▶ **SET PROBLEM**
Reproduce word for word everything in the listing below, from the line containing "pose: elev=45.1 azim=214.6 roll=5.0 dist=1.13" down through the final line of the listing, both ends included.

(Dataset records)
________________

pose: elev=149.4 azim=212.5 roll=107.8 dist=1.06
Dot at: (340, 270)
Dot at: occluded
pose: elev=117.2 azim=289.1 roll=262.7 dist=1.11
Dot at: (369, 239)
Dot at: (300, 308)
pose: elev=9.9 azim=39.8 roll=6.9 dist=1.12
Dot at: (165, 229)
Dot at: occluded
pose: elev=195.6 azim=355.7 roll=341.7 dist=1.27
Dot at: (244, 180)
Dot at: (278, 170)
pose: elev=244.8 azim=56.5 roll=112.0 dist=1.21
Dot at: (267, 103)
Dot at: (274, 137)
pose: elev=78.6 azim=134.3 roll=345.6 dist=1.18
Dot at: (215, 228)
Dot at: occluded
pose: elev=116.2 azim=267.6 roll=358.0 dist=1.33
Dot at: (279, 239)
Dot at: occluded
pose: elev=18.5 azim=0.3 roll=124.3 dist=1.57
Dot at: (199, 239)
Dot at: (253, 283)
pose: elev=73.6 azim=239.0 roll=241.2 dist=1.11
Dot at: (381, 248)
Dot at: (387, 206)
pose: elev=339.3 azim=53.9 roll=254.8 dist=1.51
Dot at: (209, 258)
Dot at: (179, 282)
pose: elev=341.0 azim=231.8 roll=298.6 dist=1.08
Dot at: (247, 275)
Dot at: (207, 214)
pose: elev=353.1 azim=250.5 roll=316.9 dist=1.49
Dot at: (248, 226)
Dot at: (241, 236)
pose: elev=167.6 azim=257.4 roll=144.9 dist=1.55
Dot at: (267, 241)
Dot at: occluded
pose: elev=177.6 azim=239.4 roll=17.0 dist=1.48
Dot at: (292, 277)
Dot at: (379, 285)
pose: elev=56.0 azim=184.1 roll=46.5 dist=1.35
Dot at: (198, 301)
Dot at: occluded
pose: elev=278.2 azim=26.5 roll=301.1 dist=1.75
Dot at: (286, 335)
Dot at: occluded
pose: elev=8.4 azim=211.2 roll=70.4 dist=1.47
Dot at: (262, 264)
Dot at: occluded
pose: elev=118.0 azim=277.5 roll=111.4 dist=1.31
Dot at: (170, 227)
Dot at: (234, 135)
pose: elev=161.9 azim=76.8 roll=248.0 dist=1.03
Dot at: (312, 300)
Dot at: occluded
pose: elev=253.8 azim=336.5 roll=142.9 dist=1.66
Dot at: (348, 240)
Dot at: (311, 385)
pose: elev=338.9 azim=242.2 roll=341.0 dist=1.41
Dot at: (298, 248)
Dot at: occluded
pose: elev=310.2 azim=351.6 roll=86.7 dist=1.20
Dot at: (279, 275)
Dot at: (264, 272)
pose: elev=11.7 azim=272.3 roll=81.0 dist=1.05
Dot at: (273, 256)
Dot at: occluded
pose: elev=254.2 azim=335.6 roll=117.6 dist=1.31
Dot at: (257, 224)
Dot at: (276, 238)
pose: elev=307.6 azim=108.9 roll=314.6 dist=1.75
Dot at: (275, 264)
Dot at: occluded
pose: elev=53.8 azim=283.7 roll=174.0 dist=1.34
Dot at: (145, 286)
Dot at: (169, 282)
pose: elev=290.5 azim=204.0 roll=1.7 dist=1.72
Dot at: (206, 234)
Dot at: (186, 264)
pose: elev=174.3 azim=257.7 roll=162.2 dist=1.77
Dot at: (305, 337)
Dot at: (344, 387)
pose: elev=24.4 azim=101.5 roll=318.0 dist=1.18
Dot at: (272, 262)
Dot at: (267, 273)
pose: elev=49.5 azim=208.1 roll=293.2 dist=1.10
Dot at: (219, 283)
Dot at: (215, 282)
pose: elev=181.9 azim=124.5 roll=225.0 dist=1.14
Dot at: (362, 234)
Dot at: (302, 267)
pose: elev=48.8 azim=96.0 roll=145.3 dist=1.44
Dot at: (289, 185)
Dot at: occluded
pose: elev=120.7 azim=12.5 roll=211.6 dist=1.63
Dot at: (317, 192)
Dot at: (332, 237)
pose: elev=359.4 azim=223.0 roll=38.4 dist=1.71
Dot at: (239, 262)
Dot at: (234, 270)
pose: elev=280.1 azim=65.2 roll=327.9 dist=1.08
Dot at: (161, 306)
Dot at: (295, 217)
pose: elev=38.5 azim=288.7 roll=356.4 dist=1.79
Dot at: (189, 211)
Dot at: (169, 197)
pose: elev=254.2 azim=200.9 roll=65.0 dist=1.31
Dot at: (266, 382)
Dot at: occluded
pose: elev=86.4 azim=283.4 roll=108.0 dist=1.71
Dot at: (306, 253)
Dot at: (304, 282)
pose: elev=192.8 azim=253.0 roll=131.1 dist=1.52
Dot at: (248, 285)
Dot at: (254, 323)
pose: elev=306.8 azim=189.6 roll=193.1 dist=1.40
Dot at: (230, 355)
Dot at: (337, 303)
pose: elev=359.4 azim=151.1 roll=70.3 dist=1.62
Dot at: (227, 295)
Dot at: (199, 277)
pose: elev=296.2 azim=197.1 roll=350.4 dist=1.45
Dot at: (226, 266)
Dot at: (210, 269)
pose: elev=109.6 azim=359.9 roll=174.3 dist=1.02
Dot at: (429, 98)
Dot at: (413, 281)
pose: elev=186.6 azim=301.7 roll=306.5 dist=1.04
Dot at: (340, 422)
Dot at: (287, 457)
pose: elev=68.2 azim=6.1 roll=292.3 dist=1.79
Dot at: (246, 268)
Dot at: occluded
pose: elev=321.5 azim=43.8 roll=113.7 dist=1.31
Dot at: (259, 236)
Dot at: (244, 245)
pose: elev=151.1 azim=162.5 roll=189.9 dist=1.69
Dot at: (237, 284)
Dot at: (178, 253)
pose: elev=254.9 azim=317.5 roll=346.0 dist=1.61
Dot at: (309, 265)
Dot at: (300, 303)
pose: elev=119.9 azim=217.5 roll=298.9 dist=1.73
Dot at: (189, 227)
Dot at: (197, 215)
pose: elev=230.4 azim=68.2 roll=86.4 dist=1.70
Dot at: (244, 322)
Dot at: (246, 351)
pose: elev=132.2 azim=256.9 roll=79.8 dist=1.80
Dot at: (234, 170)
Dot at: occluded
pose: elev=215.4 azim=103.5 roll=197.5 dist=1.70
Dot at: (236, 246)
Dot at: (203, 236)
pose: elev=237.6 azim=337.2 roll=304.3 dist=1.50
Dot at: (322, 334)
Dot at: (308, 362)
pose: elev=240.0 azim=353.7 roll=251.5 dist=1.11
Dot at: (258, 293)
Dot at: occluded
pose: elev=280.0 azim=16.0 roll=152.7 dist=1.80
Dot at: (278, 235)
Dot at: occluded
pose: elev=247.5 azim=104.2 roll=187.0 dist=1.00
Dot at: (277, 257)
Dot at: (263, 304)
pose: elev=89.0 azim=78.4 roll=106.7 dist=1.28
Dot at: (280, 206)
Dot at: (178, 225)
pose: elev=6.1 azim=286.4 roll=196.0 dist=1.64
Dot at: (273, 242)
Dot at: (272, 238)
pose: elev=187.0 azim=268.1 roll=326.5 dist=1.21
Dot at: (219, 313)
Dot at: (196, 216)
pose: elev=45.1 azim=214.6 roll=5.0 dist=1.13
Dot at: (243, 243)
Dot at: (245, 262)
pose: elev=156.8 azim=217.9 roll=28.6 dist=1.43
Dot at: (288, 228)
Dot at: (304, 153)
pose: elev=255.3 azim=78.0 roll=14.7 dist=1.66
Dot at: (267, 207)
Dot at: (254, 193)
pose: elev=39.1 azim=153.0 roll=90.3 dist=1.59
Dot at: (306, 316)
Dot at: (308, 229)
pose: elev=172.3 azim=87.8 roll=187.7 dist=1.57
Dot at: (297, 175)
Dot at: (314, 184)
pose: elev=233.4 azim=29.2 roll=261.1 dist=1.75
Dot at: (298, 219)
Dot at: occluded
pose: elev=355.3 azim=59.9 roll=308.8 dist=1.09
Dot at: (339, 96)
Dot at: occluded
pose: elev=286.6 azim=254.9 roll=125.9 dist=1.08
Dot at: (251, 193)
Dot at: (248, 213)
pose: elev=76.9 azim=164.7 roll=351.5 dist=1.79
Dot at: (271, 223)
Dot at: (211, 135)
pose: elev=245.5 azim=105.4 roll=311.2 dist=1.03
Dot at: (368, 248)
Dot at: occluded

________________

▶ **WORKED ANSWER**
pose: elev=45.1 azim=214.6 roll=5.0 dist=1.13
Dot at: (243, 243)
Dot at: (245, 262)
pose: elev=156.8 azim=217.9 roll=28.6 dist=1.43
Dot at: (288, 228)
Dot at: (304, 153)
pose: elev=255.3 azim=78.0 roll=14.7 dist=1.66
Dot at: (267, 207)
Dot at: (254, 193)
pose: elev=39.1 azim=153.0 roll=90.3 dist=1.59
Dot at: (306, 316)
Dot at: (308, 229)
pose: elev=172.3 azim=87.8 roll=187.7 dist=1.57
Dot at: (297, 175)
Dot at: (314, 184)
pose: elev=233.4 azim=29.2 roll=261.1 dist=1.75
Dot at: (298, 219)
Dot at: occluded
pose: elev=355.3 azim=59.9 roll=308.8 dist=1.09
Dot at: (339, 96)
Dot at: occluded
pose: elev=286.6 azim=254.9 roll=125.9 dist=1.08
Dot at: (251, 193)
Dot at: (248, 213)
pose: elev=76.9 azim=164.7 roll=351.5 dist=1.79
Dot at: (271, 223)
Dot at: (211, 135)
pose: elev=245.5 azim=105.4 roll=311.2 dist=1.03
Dot at: (368, 248)
Dot at: occluded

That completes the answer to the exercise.